The Little Guy in the Phone

Imagine a slightly different version of the film Titanic, where the centenarian Rose dies after a long, rich existence. During the lifetime that followed the eponymous ship's fatal voyage, Rose has seen it all. So when she gets to that well-appointed ballroom in the afterlife, and Jack is waiting there for her, she is at first confused. She looks around for a minute until finally there’s a flash of recognition. 

“Oh, you’re that guy from the boat.” 

For Jack, their four-day fling occurred during the last and most climactic moments of his life. But Rose went on to live through both World Wars and the moon landing. It could be that the shipwreck she survived when she was a teenager had worked its way down on her list over the course of the latter eight decades of her life. 

Jack’s twenty short years on this earth were simply not long enough to learn one of the Big Lessons: How people are when they are with you is far less indicative of how they feel about you than how they are when you are not present. 

Without getting too specific, I’ve long been tangentially involved with a group of older folks who knew John Lennon. A few times a year, they come together to drink, eat, and play music. These gatherings can be fun, but the melancholy comes out when you realize just what a weekend of partying with a Beatle fifty years ago did to them. Talking to some of these folks, you may get the sense that a dense gravitational field arose around a moment that, for Lennon, could have been like any other.

These are rather extreme examples of a phenomenon that remains observable even when the parties are not separated by vast expanses of time or the firmament between life and death.

Ask yourself: how many times have you gladhanded someone who you couldn’t stand? How many times have you dished out a “yeah, hit me up, let’s grab a drink soon” to someone you would never mourn?  And how many times have you been on the other side of this? We are all Jack and Rose, the Lennon to a cadre of orbiters. 

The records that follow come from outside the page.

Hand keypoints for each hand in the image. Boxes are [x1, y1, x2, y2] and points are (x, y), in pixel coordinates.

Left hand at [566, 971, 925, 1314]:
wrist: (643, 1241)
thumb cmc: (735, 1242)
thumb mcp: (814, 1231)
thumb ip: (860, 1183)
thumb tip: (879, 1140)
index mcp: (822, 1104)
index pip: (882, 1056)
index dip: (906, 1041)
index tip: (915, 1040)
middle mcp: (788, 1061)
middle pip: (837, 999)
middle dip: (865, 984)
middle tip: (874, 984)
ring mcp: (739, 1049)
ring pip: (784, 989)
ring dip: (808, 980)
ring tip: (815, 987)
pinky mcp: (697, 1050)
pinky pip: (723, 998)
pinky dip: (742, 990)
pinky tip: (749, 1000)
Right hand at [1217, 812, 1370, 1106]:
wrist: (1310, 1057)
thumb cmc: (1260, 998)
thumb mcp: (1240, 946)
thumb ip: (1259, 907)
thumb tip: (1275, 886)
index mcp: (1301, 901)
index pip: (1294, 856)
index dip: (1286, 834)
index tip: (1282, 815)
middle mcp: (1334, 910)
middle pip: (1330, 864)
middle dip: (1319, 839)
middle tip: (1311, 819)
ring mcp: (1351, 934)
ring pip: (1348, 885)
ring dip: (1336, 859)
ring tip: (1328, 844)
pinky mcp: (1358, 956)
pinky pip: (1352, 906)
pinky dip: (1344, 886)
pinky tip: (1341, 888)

Now that we have the cell phone, the line between presence and lack thereof has become all smudgy. Maybe someone calling or texting you is precisely the kind of behavior I’m talking about when I say “how they are when you are not present.” But when we make ourselves so generally available, aren’t we sort of always with each other? If a conversation that happens across the table is unambiguously an act of presence, what then is conversation over text? It could be a different thing entirely, or it could be the same thing vibrating at a lower frequency. 

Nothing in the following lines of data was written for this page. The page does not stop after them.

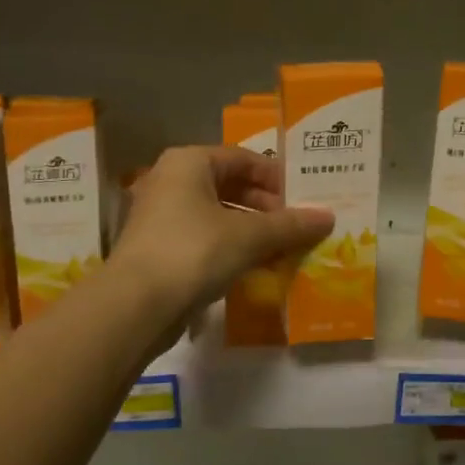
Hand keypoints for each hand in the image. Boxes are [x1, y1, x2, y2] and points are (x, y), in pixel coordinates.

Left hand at [112, 146, 333, 317]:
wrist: (136, 305)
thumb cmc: (194, 252)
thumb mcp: (249, 236)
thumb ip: (289, 225)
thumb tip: (328, 217)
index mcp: (189, 163)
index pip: (243, 159)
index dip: (277, 179)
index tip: (305, 201)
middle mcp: (171, 181)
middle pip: (230, 186)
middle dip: (266, 209)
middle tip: (297, 229)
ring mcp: (160, 217)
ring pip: (217, 216)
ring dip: (251, 232)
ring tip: (282, 251)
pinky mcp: (158, 249)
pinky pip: (204, 240)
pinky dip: (230, 250)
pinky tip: (254, 270)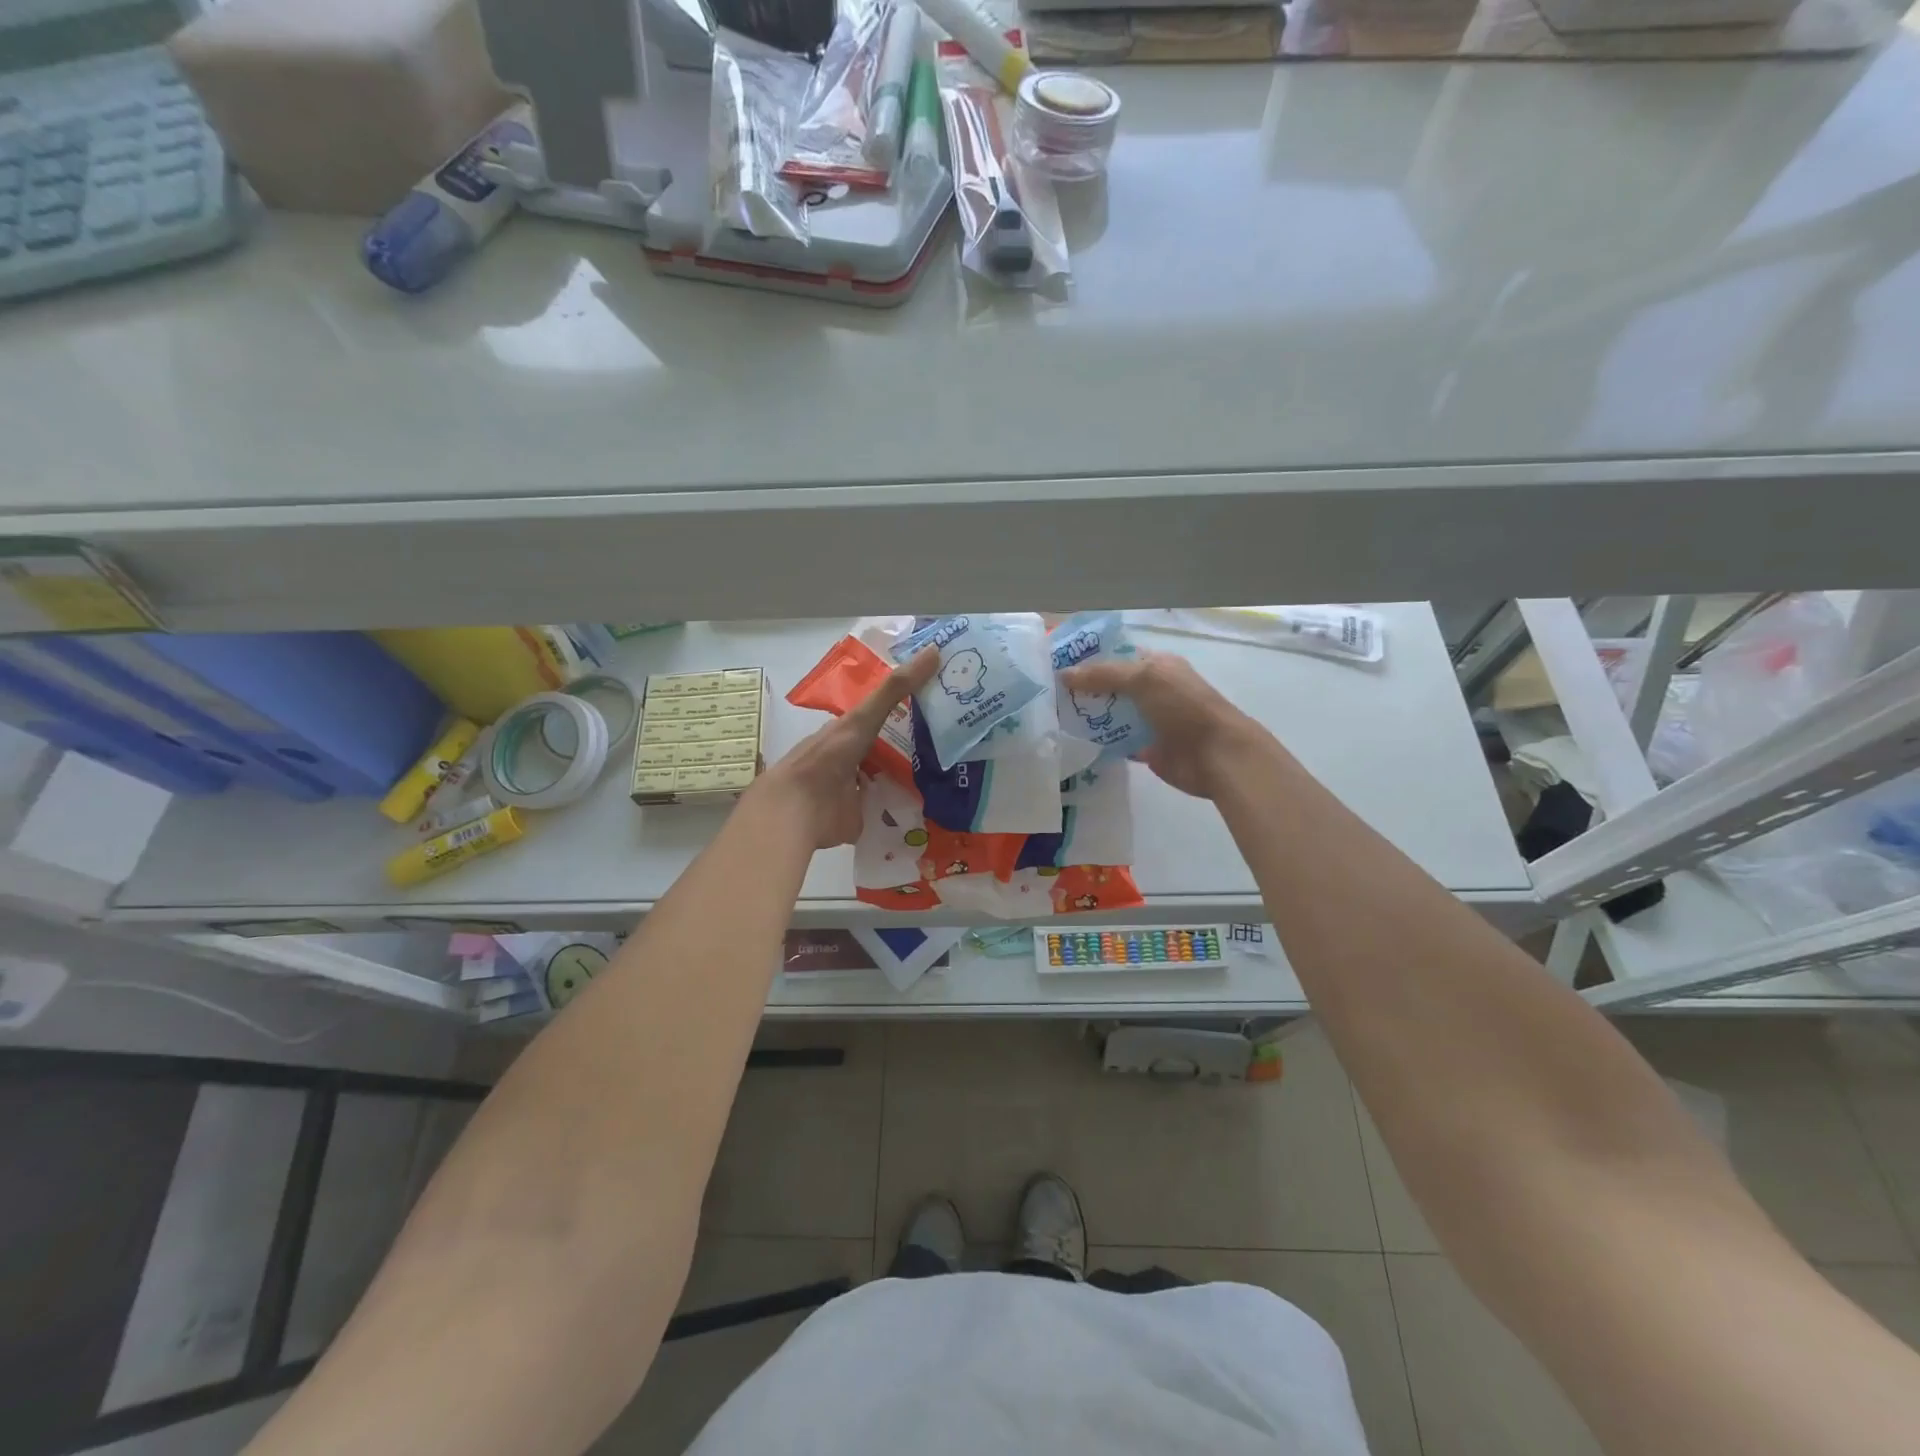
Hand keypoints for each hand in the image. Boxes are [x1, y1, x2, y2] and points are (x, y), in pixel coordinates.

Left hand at [755, 646, 939, 848]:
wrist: (800, 808)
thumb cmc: (829, 756)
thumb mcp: (865, 717)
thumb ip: (896, 689)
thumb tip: (934, 651)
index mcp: (847, 732)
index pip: (879, 718)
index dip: (904, 711)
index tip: (936, 706)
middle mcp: (851, 759)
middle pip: (886, 749)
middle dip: (912, 747)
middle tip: (950, 741)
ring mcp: (855, 790)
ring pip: (888, 779)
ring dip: (910, 778)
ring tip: (948, 773)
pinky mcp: (861, 817)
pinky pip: (888, 810)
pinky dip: (905, 807)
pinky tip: (930, 804)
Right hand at [1060, 651, 1269, 799]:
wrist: (1216, 756)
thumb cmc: (1184, 708)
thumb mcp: (1144, 679)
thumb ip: (1103, 675)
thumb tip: (1064, 675)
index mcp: (1157, 665)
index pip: (1116, 656)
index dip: (1088, 659)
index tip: (1054, 664)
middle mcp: (1152, 690)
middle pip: (1110, 686)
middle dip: (1082, 689)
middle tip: (1047, 694)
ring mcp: (1149, 720)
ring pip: (1111, 713)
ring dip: (1088, 715)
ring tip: (1053, 717)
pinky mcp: (1146, 747)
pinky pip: (1117, 740)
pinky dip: (1099, 741)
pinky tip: (1074, 741)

When you reach across the void and transmit a text message, it's not clear whether you are projecting your presence or only your words. Are you the guy across town sending a smoke signal or are you the little guy in their phone? It seems like that might actually be up to your interlocutor to decide.

You may then be tempted, after a great first date, to ask for a sealed letter to be placed in escrow. A written record of exactly how they feel about you, to be opened only in the event your association's end.

But before you do, consider whether or not the true thoughts of others would horrify you.